Size tavsiyem hemşire veya doktorlar iki saatte bir deseler de ilk 24 saat her ağladığında emzirin. İlk defa anne olacaksanız istediğiniz kadar tavsiyelere uyun ya da kitaplar okuyun emzirme olayını gerçekleştirmek zor zanaat. Bebek memeyi tutmayı bilmiyor siz de emzirmeyi daha önce hiç yapmadınız yani iki acemi karşı karşıya. Bebek birinde yakalarsa birinde yakalayamayabiliyor ya da emmesini beceremiyor. O yüzden emdiğinden emin olmak gerek. Hemşire size anlatacaktır o an anlamış gibi gelse de beceremeyebilirsiniz. Bir kaç sefer emzirme sırasında hemşireyi mutlaka çağırın ve yanınızda durup bebeğin emdiğini onaylamasını sağlayın. 3-4 kere geldi diyelim ama yine siz emin değilsiniz tekrar çağırın hatta tekrar sorun bir daha göstersin. Valla o ortamda bebeğin aç kalmaması en önemlisi onlarda aynı fikirde olacakları için ayıp mı olur benim için ne düşünür demenin bir gereği yok. O bebek emmesini biz de emzirmesini öğrenmek zorundayız. Odadaki herkes emzirme için fikrini sunabilir ama siz bence en güzeli hemşireden destek alın. 
Emzirme işinden sonra en önemlisi odanın sıcaklığı. Eğer kucağınıza aldınız sustu emzirdiniz sustu altı temiz eğer yerine koyunca yine ağlıyorsa üşüyor olabilir. Bebekler anne karnındaki sıcaklığı arar her zaman. Yine iletişime geçip hastanedeki odanın sıcaklığını mutlaka kontrol ettirin. Bize iyi gelse bile bebeklere soğuk gelebilir.
Bir diğer önemli nokta ise; emzirme dışında ağladıkça da kucağınıza alın göğsünüzde uyutun. Biliyorum çok yorgun olacaksınız uykunuz gelecek ağrınız olacak özellikle bu dediklerim sezaryen yapan anneler için daha bir geçerli ama mutlaka sizin kokunuzu almalı ki aldığı anda sustuğunu görünce mucizeye inanacaksınız. Yanınızda sizin gibi yorgun olmayan bir kişi kalacağı için ondan bu konuda destek isteyebilirsiniz. Koynunuzda uyutacaksanız ve siz de uyuyakalırsanız bu kişi güvenlik anlamında size destek olabilir. Bebeğin başını düzeltir üstünü örtebilir. Bu şekilde yardımlar istemekten çekinmeyin çünkü kalan kişi zaten gönüllü olarak sizi ve bebeğinizi rahat ettirebilmek için orada. 

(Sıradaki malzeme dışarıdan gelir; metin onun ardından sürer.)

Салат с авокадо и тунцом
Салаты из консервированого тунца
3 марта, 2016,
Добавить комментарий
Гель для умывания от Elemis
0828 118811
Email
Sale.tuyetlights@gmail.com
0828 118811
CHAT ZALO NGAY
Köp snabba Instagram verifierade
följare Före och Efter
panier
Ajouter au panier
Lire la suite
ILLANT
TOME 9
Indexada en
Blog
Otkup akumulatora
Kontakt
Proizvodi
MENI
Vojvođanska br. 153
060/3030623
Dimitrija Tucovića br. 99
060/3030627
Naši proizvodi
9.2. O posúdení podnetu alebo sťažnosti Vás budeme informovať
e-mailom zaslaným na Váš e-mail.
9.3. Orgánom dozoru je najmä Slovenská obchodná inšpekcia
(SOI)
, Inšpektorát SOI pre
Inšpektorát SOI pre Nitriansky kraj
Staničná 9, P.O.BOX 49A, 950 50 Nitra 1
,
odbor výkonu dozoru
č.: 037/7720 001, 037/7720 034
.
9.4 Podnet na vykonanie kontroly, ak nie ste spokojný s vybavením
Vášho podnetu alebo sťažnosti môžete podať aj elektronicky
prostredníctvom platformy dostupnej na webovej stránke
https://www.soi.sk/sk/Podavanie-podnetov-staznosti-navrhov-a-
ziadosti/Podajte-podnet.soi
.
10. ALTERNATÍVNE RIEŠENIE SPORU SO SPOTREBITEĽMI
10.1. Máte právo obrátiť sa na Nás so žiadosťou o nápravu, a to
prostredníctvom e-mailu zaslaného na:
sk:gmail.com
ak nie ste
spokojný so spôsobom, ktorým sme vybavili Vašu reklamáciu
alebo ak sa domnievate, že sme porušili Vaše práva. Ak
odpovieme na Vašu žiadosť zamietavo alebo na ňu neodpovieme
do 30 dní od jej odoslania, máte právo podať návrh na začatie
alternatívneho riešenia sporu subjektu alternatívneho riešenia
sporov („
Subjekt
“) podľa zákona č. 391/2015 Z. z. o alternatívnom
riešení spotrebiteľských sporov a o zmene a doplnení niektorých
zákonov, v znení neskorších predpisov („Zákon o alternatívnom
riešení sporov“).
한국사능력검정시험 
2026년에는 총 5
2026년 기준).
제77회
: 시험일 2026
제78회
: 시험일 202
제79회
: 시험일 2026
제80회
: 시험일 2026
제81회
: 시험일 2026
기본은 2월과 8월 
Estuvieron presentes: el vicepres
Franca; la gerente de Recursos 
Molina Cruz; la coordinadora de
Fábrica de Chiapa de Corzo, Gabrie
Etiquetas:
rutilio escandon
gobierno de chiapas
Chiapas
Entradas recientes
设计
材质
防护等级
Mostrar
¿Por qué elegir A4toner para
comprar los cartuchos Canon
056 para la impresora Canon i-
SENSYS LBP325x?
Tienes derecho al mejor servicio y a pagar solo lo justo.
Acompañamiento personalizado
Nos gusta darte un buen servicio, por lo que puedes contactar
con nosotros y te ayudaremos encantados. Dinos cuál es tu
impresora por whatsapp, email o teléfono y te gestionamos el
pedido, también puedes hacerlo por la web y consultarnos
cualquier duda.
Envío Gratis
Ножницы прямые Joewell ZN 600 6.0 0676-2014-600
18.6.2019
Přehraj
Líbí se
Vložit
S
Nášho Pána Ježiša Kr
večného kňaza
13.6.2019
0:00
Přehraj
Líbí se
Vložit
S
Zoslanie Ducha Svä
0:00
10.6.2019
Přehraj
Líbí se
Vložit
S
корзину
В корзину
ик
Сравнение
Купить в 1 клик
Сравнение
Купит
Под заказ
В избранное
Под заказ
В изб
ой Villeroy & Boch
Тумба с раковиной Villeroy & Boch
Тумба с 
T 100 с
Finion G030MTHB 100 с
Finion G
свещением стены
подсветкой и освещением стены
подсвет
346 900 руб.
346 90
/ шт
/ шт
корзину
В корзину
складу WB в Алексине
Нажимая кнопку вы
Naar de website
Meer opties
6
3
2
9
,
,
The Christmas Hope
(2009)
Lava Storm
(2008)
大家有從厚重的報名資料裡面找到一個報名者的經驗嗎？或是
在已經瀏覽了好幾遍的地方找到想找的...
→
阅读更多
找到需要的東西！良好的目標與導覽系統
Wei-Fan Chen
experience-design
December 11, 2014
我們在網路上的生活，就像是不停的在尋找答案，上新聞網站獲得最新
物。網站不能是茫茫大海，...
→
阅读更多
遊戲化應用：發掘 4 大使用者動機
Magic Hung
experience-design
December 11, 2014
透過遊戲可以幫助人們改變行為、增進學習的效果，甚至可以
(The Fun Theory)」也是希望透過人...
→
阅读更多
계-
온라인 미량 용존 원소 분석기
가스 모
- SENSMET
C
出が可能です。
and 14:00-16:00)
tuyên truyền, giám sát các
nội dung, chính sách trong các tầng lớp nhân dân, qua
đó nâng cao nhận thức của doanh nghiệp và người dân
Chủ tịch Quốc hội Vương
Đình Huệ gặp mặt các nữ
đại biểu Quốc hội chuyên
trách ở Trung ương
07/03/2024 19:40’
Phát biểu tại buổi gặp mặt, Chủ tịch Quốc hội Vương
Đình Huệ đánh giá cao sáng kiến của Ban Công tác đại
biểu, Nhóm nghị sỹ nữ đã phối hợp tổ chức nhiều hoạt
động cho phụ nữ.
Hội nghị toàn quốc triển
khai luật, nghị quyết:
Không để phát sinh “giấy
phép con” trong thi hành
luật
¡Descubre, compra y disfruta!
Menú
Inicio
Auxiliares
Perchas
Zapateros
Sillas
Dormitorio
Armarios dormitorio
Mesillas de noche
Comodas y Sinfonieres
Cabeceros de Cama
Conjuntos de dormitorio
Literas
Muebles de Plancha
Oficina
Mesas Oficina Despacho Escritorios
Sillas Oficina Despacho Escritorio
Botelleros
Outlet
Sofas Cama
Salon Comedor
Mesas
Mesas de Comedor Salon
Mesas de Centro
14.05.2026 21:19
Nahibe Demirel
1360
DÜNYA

Demek ki bebek neden ağlıyordur?
Ya altı pistir ya açtır ya üşümüştür ya da anne karnındaki yerini aradığı için güven duygusu eksiktir. Bunlar tamam olduğu halde hala ağlıyorsa o zaman zaten hemşireler gerekli görüp doktor çağırabilirler. 
Benim oğlum 7 ayı bitirmek üzere. Kendi fikirlerimi ve yaşadıklarımı öneri olarak sizlerle de paylaşmak istedim. Umarım faydası olur tüm anne olacak adaylara. 
Haftaya yine sizlerle farklı bir konu paylaşacağım.